(Dataset items)

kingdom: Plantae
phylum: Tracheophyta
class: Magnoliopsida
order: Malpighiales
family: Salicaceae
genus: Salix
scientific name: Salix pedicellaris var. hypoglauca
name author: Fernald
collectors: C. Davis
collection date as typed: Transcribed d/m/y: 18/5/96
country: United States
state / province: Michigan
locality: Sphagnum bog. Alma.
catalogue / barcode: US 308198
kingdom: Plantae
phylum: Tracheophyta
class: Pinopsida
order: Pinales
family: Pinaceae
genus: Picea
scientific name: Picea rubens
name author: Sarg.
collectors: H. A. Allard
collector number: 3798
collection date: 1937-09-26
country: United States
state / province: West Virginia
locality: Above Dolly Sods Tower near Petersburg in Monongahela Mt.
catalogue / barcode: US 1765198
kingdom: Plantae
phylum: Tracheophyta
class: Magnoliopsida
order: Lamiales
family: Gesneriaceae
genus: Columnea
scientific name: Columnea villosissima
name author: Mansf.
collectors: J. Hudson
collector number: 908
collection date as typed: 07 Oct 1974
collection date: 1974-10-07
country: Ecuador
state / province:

- [Task to complete]:
Could you write out all of the lines above word for word, from the first through the last, keeping every character unchanged?

- [Exercise answer]:
kingdom: Plantae
phylum: Tracheophyta
class: Magnoliopsida
order: Malpighiales
family: Salicaceae
genus: Salix
scientific name: Salix pedicellaris var. hypoglauca
name author: Fernald
collectors: C. Davis
collection date as typed: Transcribed d/m/y: 18/5/96
country: United States
state / province: Michigan
locality: Sphagnum bog. Alma.
catalogue / barcode: US 308198
kingdom: Plantae
phylum: Tracheophyta
class: Pinopsida
order: Pinales
family: Pinaceae
genus: Picea
scientific name: Picea rubens
name author: Sarg.
collectors: H. A. Allard
collector number: 3798
collection date: 1937-09-26
country: United States
state / province: West Virginia
locality: Above Dolly Sods Tower near Petersburg in Monongahela Mt.
catalogue / barcode: US 1765198
kingdom: Plantae
phylum: Tracheophyta
class: Magnoliopsida
order: Lamiales
family: Gesneriaceae
genus: Columnea
scientific name: Columnea villosissima
name author: Mansf.
collectors: J. Hudson
collector number: 908
collection date as typed: 07 Oct 1974
collection date: 1974-10-07
country: Ecuador
state / province:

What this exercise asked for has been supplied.